Task set >>
1. From the text on machine learning methods, list every radial basis function it names as commonly used.
2. Continue the text on machine learning methods from where it stops.
Text section start
In this study, a feedforward MLP with one hidden layer was constructed and trained by backpropagation with gradient decent optimization algorithm (Fig. 1). The transfer function consists of a hyperbolic tangent sigmoid function in the hidden layer and a linear function in the output layer which is a most commonly used form. Detailed descriptions of MLP can be found in27,28.

Figure 1
figure 1

Schematic diagram demonstrating the architecture of backpropagation neural network. xi, hj and yk represent the nodal values in the input layer, hidden layer and output layer, respectively; n, N and m are the number of nodes in the input layer, hidden layer and output layer; wji is the weight connecting the input xi and the jth neuron in the hidden layer; wkj is the weight connecting the jth neuron in the hidden layer (hj) and the output yk; bj and bk are the biases in the hidden layer and output layer; f1 and f2 are the activation functions in the hidden layer and the output layer.

Radial basis function network

RBF network is generally a three-layer ANN using RBF as activation functions in the hidden layer. In the first layer (input layer), the number of neurons is identical to the input vectors. The radial basis functions in the hidden layer map the input vectors into a high dimension space. The neurons in the output layer of the network is calculated based on a linear combination of the hidden layer outputs (Eq. (1)). The characteristic feature of RBF is that the responses increase (or decrease) monotonically with Euclidean distance between the center and the input vectors. The architecture of RBF network is the same as MLP (shown in Fig. 1). Backpropagation is also used to update the parameters29.

$$f(x)=\mathop{\sum }\limits_{i=1}^{n}{w}_{i}\phi ({r}_{i},c)+{b}_{i}$$
(1)

Where, n is the number of nodes in the hidden layer; \({r}_{i}=\Vert x-{x}_{i}\Vert \,\,i=1,2,\mathrm{..}.,m\) is the Euclidean distance; c is non-negative prescribed parameter; b is bias; Φ represents RBF whose value depend only on the distance between the inputs and a fixed point30. Common used RBF include Gaussian, Multiquadric, Reciprocal Multiquadric, Thin-Plate Spline and Logistic29.

Support vector machine

The SVM is proposed by Vapnik based on statistical learning theory31. SVM uses the concept of VC dimension and minimum structural risk to optimize and to obtain learning and generalization ability. Given by a set of N samples of \({\{{x}_{k},{y}_{k}\}}_{k=1}^{N},x\in {R}^{m},y\in R\) where x is an input vector of size m and y is the corresponding output value. An SVM estimator f on regression can be expressed as:

$$f(x)=w\cdot \phi (x)+b$$
(2)
Text section end
Collected material start
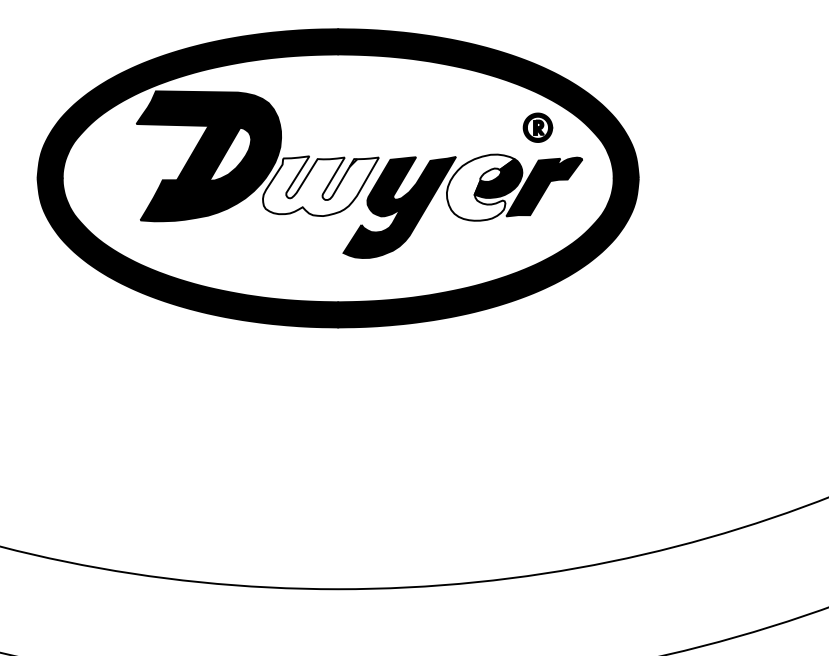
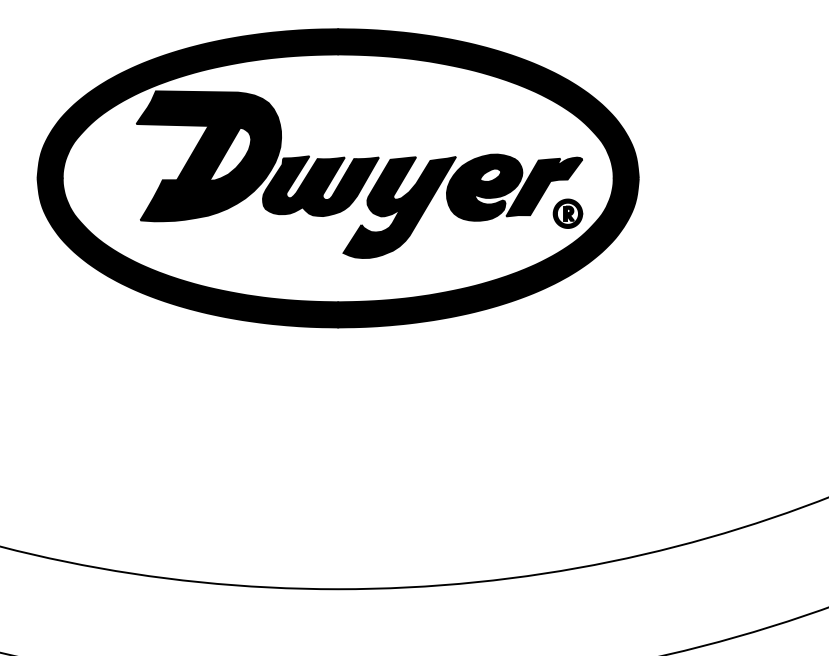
part at (537, 127) position: (537, 127) -> (567, 213)
fill at (320, 186): none -> present
fill at (480, 187): none -> present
Collected material end
Response list >>
1. Gaussian, Multiquadric, Reciprocal Multiquadric, Thin-Plate Spline, Logistic

2.
Where w is a weight vector; b represents bias; Ф denotes a nonlinear transfer function which maps the input vectors into a high dimensional feature space. Vapnik31 introduced a convex optimization problem with an ε-insensitivity loss function to obtain the optimization for Eq. (2).

$$\mathop{\min }\limits_{w,b,\xi ,{\xi }^{\ast }}\,\,\frac{1}{2}{\Vert w\Vert }^{2}+C\mathop{\sum }\limits_{i=1}^{m}({\xi }_{i}+{\xi }_{i}^{\ast })$$
(3)
$$s.\,t.\{\begin{array}{c}w\cdot \phi ({x}_{i})+b-{y}_{i}\le \varepsilon +{\xi }_{i}\\ {y}_{i}-w\cdot \phi ({x}_{i})-b\le \varepsilon +{\xi }_{i}^{\ast }\\ {\xi }_{i},{\xi }_{i}^{\ast }\ge 0;\,i=1,2,\,\mathrm{..}.,\,m\end{array}\}$$
(4)

Where ξ and ξ* are slack variables which involve “soft margin” to deal with infeasible constraints; C is a positive constant to penalize training errors by the loss function over the error tolerance ε and prevent overfitting. The optimization problem is usually solved by Duality Theory using Lagrangian multipliers and imposing Karush-Kuhn-Tucker (KKT) optimality condition. The structure of the estimator is supported by the input vectors which have nonzero Lagrangian multipliers under the KKT condition. Many algorithms have been proposed to solve the dual optimization problem of SVM32,33.

Numerical model

In this study, MODFLOW3 is used to simulate the groundwater dynamics as a representation of numerical models for the purpose of comparison with machine learning methods. MODFLOW numerically solves the three-dimensional groundwater flow equation (Eq. (5)) using finite-difference method with determined initial and boundary conditions defined in Eqs. (6), (7), (8) and (9).

$$\frac{\partial }{\partial x}({K}_{xx}\frac{\partial h}{\partial x})+\frac{\partial }{\partial y}({K}_{yy}\frac{\partial h}{\partial y})+\frac{\partial }{\partial z}({K}_{zz}\frac{\partial h}{\partial z})-W={S}_{s}\frac{\partial h}{\partial t}$$
(5)
$${h(x,y,z,t)|}_{t=0}={h}_{0}\,\,\,\,x,y,z\in \varOmega ,\,t\ge 0$$
(6)
$${K}_{x}{(\frac{\partial h}{\partial x})}^{2}+{K}_{y}{(\frac{\partial h}{\partial y})}^{2}+{K}_{z}{(\frac{\partial h}{\partial z})}^{2}-\frac{\partial h}{\partial z}({K}_{z}+p)+p=\mu \frac{\partial h}{\partial t}\,\,\,\,x,y,z\in {\varGamma }_{0}$$
(7)
$${h(x,y,z,t)|}_{{\varGamma }_{1}=0}={h}_{1}(x,y,z)\,\,\,\,x,y,z\in {\varGamma }_{1},\,t\ge 0$$
(8)
$$-{K}_{n}{\frac{\partial h}{\partial n}|}_{{\varGamma }_{2}}=q(x,y,z,t)\,\,\,\,x,y,z\in {\varGamma }_{2},\,t\ge 0$$
(9)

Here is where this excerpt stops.